# Inspired by Liebowitz (& tomcoldaba) - RETURN 2TOASTMASTERS!



## yeah_yeah_yeah (Mar 27, 2007)

I have been looking at the Liebowitz scale to see if theres anything left I can do to top off my SA days, and noticed that the ones still outstanding are Public Performance and Romantic Acquaintance. So, as I'm into anxiety ladders, I'm going to go back to Toastmasters! It will a) help me finally lick all the habit-driven avoidance b) help me meet new people c) get me good at making speeches (after having virtual practice on SAS) d) Move me up my ladder to THE FINAL RUNG!! :afr Ok actually 'going baclk to martial arts' is another rung, but whos counting? Oh and calling someone I dont know well. Hmm ok I will go

a) Toastmasters (and other evening classes)
b) Calling someone I dont know well
c) Martial Arts
d) Dating

Whee!! :banana I'm building a life I think 

:sas

Ross


----------



## tomcoldaba (Jul 1, 2007)

*Re: Inspired by Liebowitz - RETURN TO TOASTMASTERS!!*

Here is the benefits I derived from attending 6 meetings a month for six months.

1.	Public speaking
2.	Make friends
3.	Become the center of attention
4.	Make eye contact during a speech
5.	Pause during a speech. Silence make you nervous
6.	Give evaluations. Learn to give a tactful evaluation.
7.	Improve active listening skills. Do not listen to your anxiety only the speaker.
8.	Receive evaluation. Learn from other toastmasters on how to improve
9.	Accept criticism. See receive evaluation.
10.	Ability to think on your feet.
11.	Organize a meeting.
12.	Use of phone to call people for a meeting
13.	Organize a party for a toastmaster contest.
14.	Greet strangers (visitors) at a meeting.
15.	Practice shame-attacking exercises. Letting your cell phone go off.
16.	Improve your social skills

I led a seminar at work with no anxiety. None.


----------



## yeah_yeah_yeah (Mar 27, 2007)

*Re: Inspired by Liebowitz - RETURN TO TOASTMASTERS!!*

:nw I have registered for the next meeting - 3rd April 2008! (thought Id put the year in case you thought I might be procrastinating!).

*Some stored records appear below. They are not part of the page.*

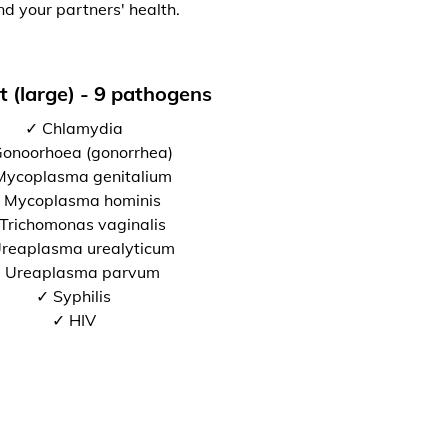
nd your partners' health.
t (large) - 9 pathogens
✓ Chlamydia
onoorhoea (gonorrhea)
Mycoplasma genitalium
 Mycoplasma hominis
Trichomonas vaginalis
reaplasma urealyticum
 Ureaplasma parvum
✓ Syphilis
✓ HIV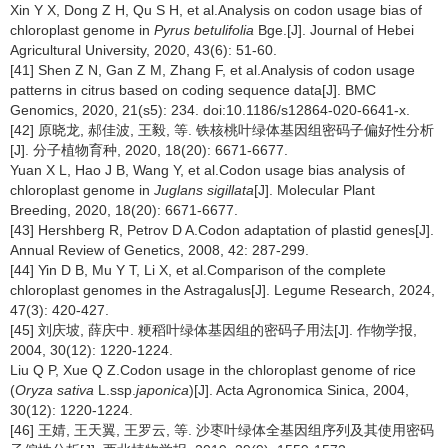
Xin Y X, Dong Z H, Qu S H, et al.Analysis on codon usage bias of
chloroplast genome in
Pyrus betulifolia
Bge.[J]. Journal of Hebei
Agricultural University, 2020, 43(6): 51-60.
[41] Shen Z N, Gan Z M, Zhang F, et al.Analysis of codon usage
patterns in citrus based on coding sequence data[J]. BMC
Genomics, 2020, 21(s5): 234. doi:10.1186/s12864-020-6641-x.
[42] 原晓龙, 郝佳波, 王毅, 等. 铁核桃叶绿体基因组密码子偏好性分析
[J]. 分子植物育种, 2020, 18(20): 6671-6677.
Yuan X L, Hao J B, Wang Y, et al.Codon usage bias analysis of
chloroplast genome in
Juglans sigillata
[J]. Molecular Plant
Breeding, 2020, 18(20): 6671-6677.
[43] Hershberg R, Petrov D A.Codon adaptation of plastid genes[J].
Annual Review of Genetics, 2008, 42: 287-299.
[44] Yin D B, Mu Y T, Li X, et al.Comparison of the complete
chloroplast genomes in the Astragalus[J]. Legume Research, 2024,
47(3): 420-427.
[45] 刘庆坡, 薛庆中. 粳稻叶绿体基因组的密码子用法[J]. 作物学报,
2004, 30(12): 1220-1224.
Liu Q P, Xue Q Z.Codon usage in the chloroplast genome of rice
(
Oryza sativa
L.ssp.
japonica
)[J]. Acta Agronomica Sinica, 2004,
30(12): 1220-1224.
[46] 王婧, 王天翼, 王罗云, 等. 沙枣叶绿体全基因组序列及其使用密码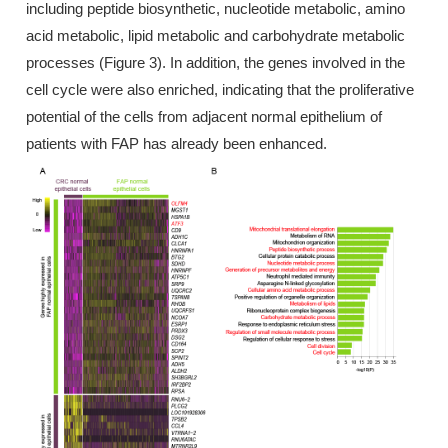
including peptide biosynthetic, nucleotide metabolic, amino
acid metabolic, lipid metabolic and carbohydrate metabolic
processes (Figure 3). In addition, the genes involved in the
cell cycle were also enriched, indicating that the proliferative
potential of the cells from adjacent normal epithelium of
patients with FAP has already been enhanced.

I'm gonna fish out my TM pack and may even prepare my Ice Breaker speech .. hmmmmmm you may be getting Pm's from me Tom 

Ross


----------



## Lisa (Jul 8, 2006)

yeah_yeah_yeah said:


> I have been looking at the Liebowitz scale to see if theres anything left I can do to top off my SA days, and noticed that the ones still outstanding are Public Performance and Romantic Acquaintance. So, as I'm into anxiety ladders, I'm going to go back to Toastmasters! It will a) help me finally lick all the habit-driven avoidance b) help me meet new people c) get me good at making speeches (after having virtual practice on SAS) d) Move me up my ladder to THE FINAL RUNG!! :afr Ok actually 'going baclk to martial arts' is another rung, but whos counting? Oh and calling someone I dont know well. Hmm ok I will go
> 
> a) Toastmasters (and other evening classes)
> b) Calling someone I dont know well
> ...


In that order?


----------



## Lisa (Jul 8, 2006)

I did a course in public speaking at a local college about a year ago. I was terrified and screwed up to start with. I have practiced ever since and about 6 weeks ago I took a teaching job and can now talk for 2 hours in front of 20 students with no anxiety at all. I quite enjoy it actually.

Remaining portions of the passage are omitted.